In fact, it turns out that Baeza’s Zamora project – modernist inspirations aside – embraces history and local context, too, albeit in a very abstract way. “The perimeter walls are made from the same stone [sandstone] as the cathedral,” he explains. “Zamora is traditional but, from the outside, I think our building looks like a medieval wall.” The jagged, idiosyncratic outline of the 12,100sq m site is determined by the shape of its former occupant: a convent’s kitchen garden. He refers to the site as a hortus conclusus, Latin for enclosed garden – although it is not much of a garden in any other sense, since nature is kept truly at bay with its stone paving and scarcity of trees.
Given the project’s radically modern aesthetic, was it difficult to get planning permission? “It was the result of us winning an open competition in 2007, and so we didn’t face any difficulties getting our design approved,” says Baeza. “And our client gave us enormous freedom. The building has been well received by the city’s population.”

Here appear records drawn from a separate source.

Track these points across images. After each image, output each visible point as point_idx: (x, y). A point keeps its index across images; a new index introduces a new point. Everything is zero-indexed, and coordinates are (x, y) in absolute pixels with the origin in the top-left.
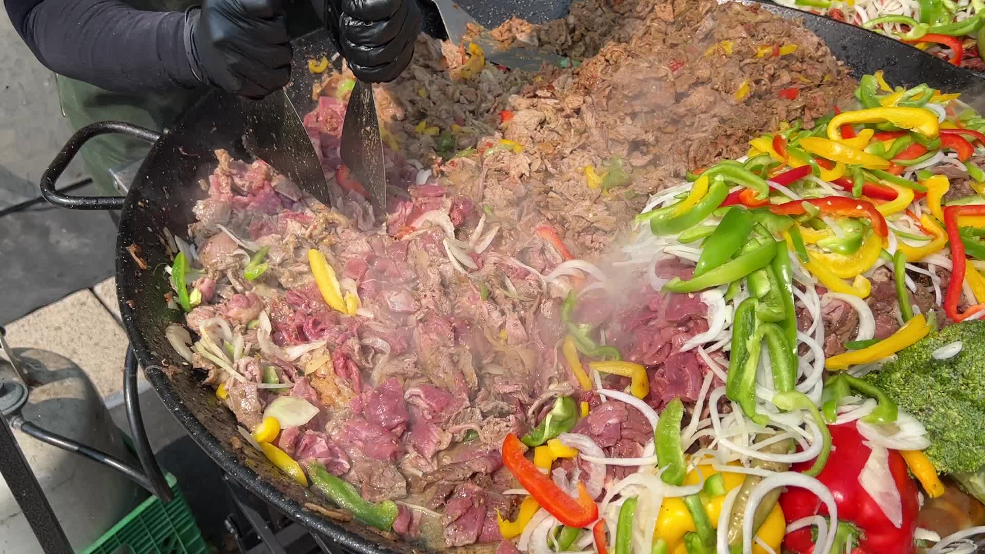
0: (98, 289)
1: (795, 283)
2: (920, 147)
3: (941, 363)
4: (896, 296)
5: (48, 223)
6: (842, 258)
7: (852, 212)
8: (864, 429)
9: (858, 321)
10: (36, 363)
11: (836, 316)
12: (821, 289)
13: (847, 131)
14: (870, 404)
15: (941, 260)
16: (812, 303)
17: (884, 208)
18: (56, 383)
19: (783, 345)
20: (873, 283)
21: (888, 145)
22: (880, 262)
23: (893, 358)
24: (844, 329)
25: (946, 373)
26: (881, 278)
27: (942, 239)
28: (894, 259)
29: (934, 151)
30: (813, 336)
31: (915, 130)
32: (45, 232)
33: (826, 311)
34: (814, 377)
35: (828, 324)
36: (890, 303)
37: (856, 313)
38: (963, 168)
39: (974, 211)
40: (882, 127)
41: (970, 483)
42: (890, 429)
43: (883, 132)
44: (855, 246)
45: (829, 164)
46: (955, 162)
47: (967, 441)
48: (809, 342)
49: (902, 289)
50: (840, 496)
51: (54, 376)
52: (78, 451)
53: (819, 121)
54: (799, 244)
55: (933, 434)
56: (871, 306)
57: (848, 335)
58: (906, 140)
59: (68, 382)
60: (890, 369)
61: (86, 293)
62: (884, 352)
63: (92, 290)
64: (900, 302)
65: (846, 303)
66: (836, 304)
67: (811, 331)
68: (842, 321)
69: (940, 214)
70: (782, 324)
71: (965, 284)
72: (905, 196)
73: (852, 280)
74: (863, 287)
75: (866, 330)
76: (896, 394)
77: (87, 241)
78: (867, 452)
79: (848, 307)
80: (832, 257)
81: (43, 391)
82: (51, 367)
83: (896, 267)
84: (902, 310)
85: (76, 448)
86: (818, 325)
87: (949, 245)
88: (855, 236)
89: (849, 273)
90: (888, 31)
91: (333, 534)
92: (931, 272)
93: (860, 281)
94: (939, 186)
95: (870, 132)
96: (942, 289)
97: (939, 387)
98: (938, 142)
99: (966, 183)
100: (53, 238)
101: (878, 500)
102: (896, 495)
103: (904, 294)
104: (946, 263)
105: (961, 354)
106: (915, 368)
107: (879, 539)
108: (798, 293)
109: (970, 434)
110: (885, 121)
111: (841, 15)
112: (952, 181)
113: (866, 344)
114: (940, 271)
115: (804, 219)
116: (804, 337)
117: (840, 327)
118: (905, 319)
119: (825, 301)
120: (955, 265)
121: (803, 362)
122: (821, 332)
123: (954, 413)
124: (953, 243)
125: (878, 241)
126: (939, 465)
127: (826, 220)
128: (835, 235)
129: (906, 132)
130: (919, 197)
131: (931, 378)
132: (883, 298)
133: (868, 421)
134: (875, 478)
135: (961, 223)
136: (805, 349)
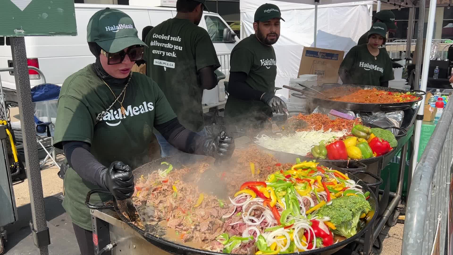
2: (313, 171)
3: (329, 205)
6: (303, 191)
7: (302, 182)
8: (317, 220)
9: (310, 203)
11: (305, 202)
12: (301, 196)
13: (296, 169)
14: (317, 216)
15: (324, 193)
16: (300, 199)
19: (296, 204)
21: (306, 171)
22: (311, 192)
23: (320, 208)
24: (308, 205)
25: (330, 207)
26: (312, 195)
27: (323, 188)
28: (314, 191)
29: (316, 172)
30: (302, 205)
31: (311, 167)
33: (303, 200)
34: (304, 214)
36: (316, 200)
37: (309, 201)
38: (324, 175)
39: (329, 184)
40: (303, 168)
42: (322, 218)
43: (305, 169)
44: (305, 188)
45: (295, 175)
46: (322, 174)
47: (337, 217)
49: (318, 197)
50: (316, 231)
55: (331, 218)
56: (312, 200)
57: (309, 207)
58: (309, 170)
60: (320, 210)
62: (317, 207)
64: (318, 200)
65: (307, 198)
66: (305, 199)
67: (301, 204)
68: (307, 203)
69: (322, 185)
70: (295, 200)
72: (312, 181)
75: (313, 204)
76: (322, 214)
78: (319, 223)
79: (308, 200)
80: (301, 190)
83: (315, 193)
86: (302, 203)
88: (305, 186)
89: (305, 193)
92: (323, 195)
93: (308, 194)
94: (319, 178)
97: (330, 210)
98: (317, 170)
99: (326, 179)
101: (324, 230)
102: (327, 229)
105: (332, 203)
106: (324, 208)
107: (326, 239)
108: (297, 197)
109: (338, 215)
110: (305, 166)
112: (322, 178)
113: (313, 207)
114: (325, 195)
115: (293, 184)
116: (300, 206)
117: (307, 204)
118: (319, 203)
119: (303, 199)
120: (328, 194)
121: (301, 211)
122: (303, 205)
123: (334, 213)
124: (326, 190)
125: (310, 187)
126: (334, 224)
127: (298, 184)
128: (300, 187)
129: (309, 168)
130: (316, 181)
131: (328, 208)
132: (315, 198)
133: (317, 218)
134: (321, 226)
135: (327, 186)
136: (301, 208)
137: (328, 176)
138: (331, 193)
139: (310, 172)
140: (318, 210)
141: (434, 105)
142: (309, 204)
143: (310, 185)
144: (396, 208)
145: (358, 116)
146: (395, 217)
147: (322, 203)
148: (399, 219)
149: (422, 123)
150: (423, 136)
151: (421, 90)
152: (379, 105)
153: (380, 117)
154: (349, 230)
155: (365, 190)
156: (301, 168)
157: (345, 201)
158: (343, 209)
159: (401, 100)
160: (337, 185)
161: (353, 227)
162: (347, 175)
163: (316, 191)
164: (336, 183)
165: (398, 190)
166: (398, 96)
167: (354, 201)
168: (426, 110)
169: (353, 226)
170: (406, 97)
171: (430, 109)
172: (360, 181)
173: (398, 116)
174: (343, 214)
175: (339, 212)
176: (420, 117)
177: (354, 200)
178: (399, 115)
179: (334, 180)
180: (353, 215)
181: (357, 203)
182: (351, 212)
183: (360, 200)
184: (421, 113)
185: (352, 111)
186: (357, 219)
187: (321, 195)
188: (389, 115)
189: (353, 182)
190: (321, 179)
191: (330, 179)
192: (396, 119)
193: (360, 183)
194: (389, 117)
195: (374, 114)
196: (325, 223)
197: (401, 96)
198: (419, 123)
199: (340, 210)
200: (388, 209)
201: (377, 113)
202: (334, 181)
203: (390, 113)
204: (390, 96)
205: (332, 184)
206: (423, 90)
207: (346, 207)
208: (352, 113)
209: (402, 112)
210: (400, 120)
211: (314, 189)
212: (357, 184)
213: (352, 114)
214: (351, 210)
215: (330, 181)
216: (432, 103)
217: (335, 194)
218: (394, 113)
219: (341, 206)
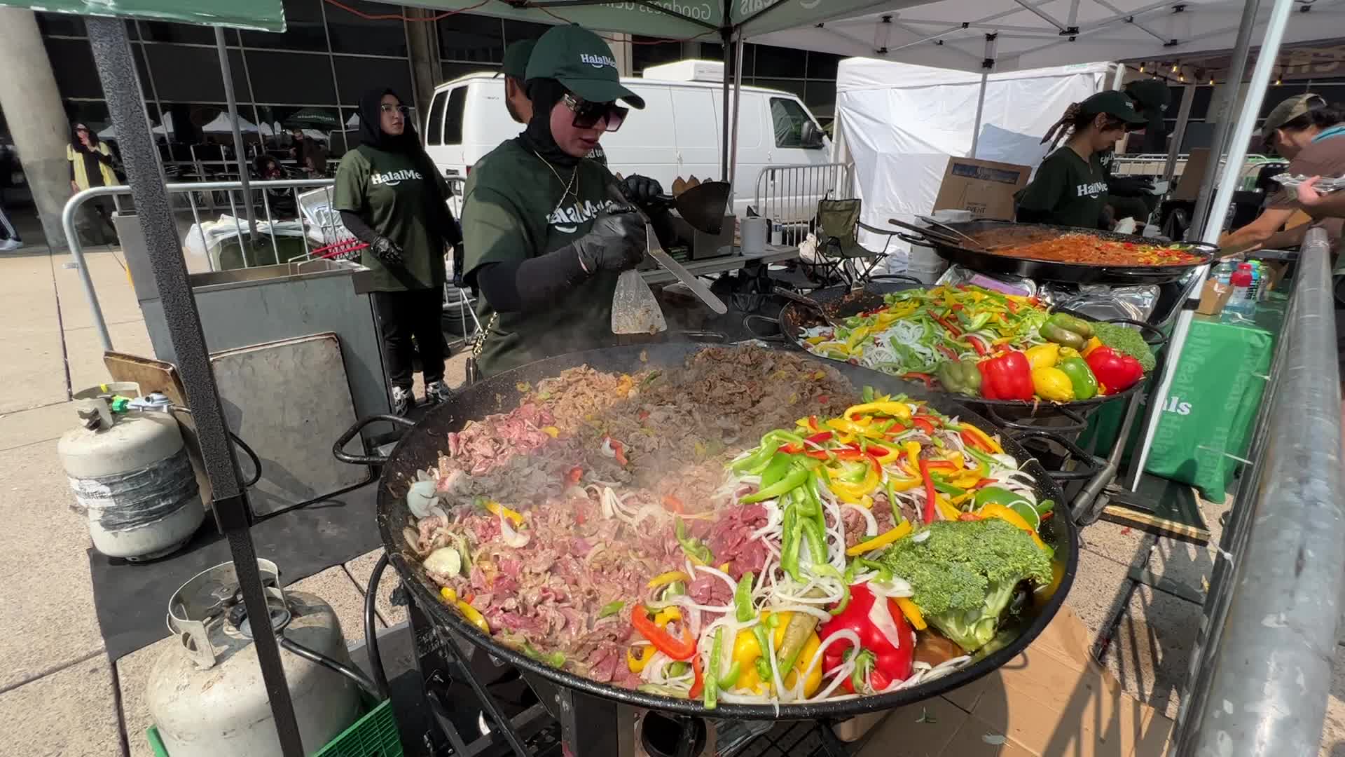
0: (347, 565)
1: (822, 497)
2: (900, 426)
3: (918, 544)
4: (891, 510)
5: (319, 517)
6: (853, 485)
7: (859, 458)
8: (870, 586)
9: (866, 523)
10: (299, 600)
11: (851, 520)
12: (840, 503)
13: (856, 416)
14: (876, 573)
15: (920, 492)
16: (834, 510)
17: (880, 459)
18: (311, 616)
19: (815, 532)
20: (874, 501)
21: (884, 425)
22: (878, 489)
23: (890, 545)
24: (857, 529)
25: (921, 550)
26: (880, 499)
27: (919, 478)
28: (887, 487)
29: (910, 428)
30: (837, 530)
31: (896, 416)
32: (315, 524)
33: (844, 516)
34: (840, 558)
35: (847, 525)
36: (887, 514)
37: (864, 518)
38: (930, 439)
39: (938, 465)
40: (877, 414)
41: (947, 628)
42: (888, 586)
43: (877, 417)
44: (862, 477)
45: (845, 434)
46: (924, 435)
47: (936, 589)
48: (835, 534)
49: (895, 506)
51: (310, 610)
52: (321, 662)
53: (840, 414)
54: (825, 475)
55: (916, 588)
56: (874, 514)
57: (860, 534)
58: (892, 421)
59: (320, 615)
60: (888, 552)
61: (339, 567)
62: (884, 542)
63: (343, 565)
64: (895, 515)
65: (857, 511)
66: (850, 511)
67: (835, 527)
68: (856, 524)
69: (917, 465)
70: (814, 518)
71: (936, 507)
72: (894, 453)
73: (860, 498)
74: (867, 501)
75: (872, 529)
76: (892, 567)
77: (346, 530)
78: (873, 599)
79: (859, 514)
80: (847, 484)
81: (301, 621)
82: (309, 604)
83: (889, 493)
84: (895, 519)
85: (320, 659)
86: (839, 524)
87: (923, 483)
88: (861, 472)
89: (859, 493)
90: (885, 371)
91: (509, 656)
92: (914, 498)
93: (865, 497)
94: (914, 449)
95: (870, 418)
96: (923, 510)
97: (917, 559)
98: (910, 423)
99: (932, 450)
100: (320, 528)
101: (883, 631)
102: (894, 627)
103: (896, 509)
104: (924, 495)
105: (930, 538)
106: (903, 549)
107: (887, 659)
108: (825, 503)
109: (938, 585)
110: (878, 411)
111: (855, 360)
112: (923, 447)
113: (872, 538)
114: (919, 498)
115: (828, 462)
116: (832, 532)
117: (855, 527)
118: (897, 525)
119: (843, 510)
120: (928, 495)
121: (832, 549)
122: (842, 529)
123: (927, 573)
124: (926, 482)
125: (876, 476)
126: (922, 609)
127: (842, 462)
128: (848, 471)
129: (892, 417)
130: (903, 455)
131: (912, 554)
132: (882, 510)
133: (874, 582)
134: (879, 616)
135: (931, 471)
136: (832, 539)
137: (941, 443)
138: (940, 492)
139: (891, 430)
140: (884, 548)
141: (1228, 280)
142: (861, 526)
143: (879, 469)
144: (1102, 491)
145: (1046, 291)
146: (1097, 508)
147: (902, 529)
148: (1105, 511)
149: (1194, 318)
150: (1191, 345)
151: (1204, 241)
152: (1100, 268)
153: (1097, 298)
154: (970, 625)
155: (1043, 490)
156: (870, 414)
157: (968, 539)
158: (958, 565)
159: (1155, 261)
160: (962, 471)
161: (986, 619)
162: (997, 438)
163: (891, 487)
164: (959, 465)
165: (1112, 454)
166: (1148, 253)
167: (998, 548)
168: (1207, 289)
169: (984, 617)
170: (1169, 254)
171: (1216, 288)
172: (1031, 462)
173: (1144, 298)
174: (957, 583)
175: (943, 575)
176: (1193, 305)
177: (998, 544)
178: (1147, 294)
179: (956, 454)
180: (992, 587)
181: (1008, 556)
182: (984, 581)
183: (1019, 548)
184: (1195, 295)
185: (1030, 278)
186: (1000, 597)
187: (905, 501)
188: (1121, 293)
189: (1011, 462)
190: (919, 450)
191: (945, 452)
192: (1136, 302)
193: (1029, 469)
194: (1120, 299)
195: (1083, 288)
196: (893, 604)
197: (1153, 253)
198: (1187, 316)
199: (946, 569)
200: (1086, 491)
201: (1091, 287)
202: (956, 458)
203: (1124, 289)
204: (1128, 254)
205: (950, 465)
206: (1209, 241)
207: (968, 560)
208: (1032, 282)
209: (1155, 289)
210: (1148, 306)
211: (888, 482)
212: (1022, 470)
213: (1029, 286)
214: (985, 574)
215: (944, 456)
216: (1221, 275)
217: (952, 497)
218: (1133, 289)
219: (954, 556)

For all its historical allusions, the project fuses the past and future, he continues: “The glass box represents the future. The glass sheets have been used reflect the latest technology; at 600x300x12cm they are the largest size of glass that it’s possible to make today.” By contrast, in a further nod to the past, the project revives an ancient custom of engraving a building’s cornerstone with the date it was laid. The one at this office bears the words “Hic lapis angularis Maio MMXII Posito” (this cornerstone was placed here in May 2012).
The building’s ultra-minimalist, all-white interior is less remarkable than the envelope that surrounds it, although it is pleasant for being light-filled, thanks to a grid of porthole-shaped skylights on the ground floor. Some of the furniture was provided by Spanish firm Sellex, but Baeza says that “because of our economic crisis, we reused furniture from the client’s previous office, only adding new furniture sparingly.”
At present, there’s no staff canteen, but Baeza hopes a “cafeteria” will be installed on the roof: “It would be great if people could enjoy the views from there.” Given the building’s potential for spectacular vistas of Zamora’s Romanesque architecture, this addition would surely further Baeza’s aim of fusing past and present.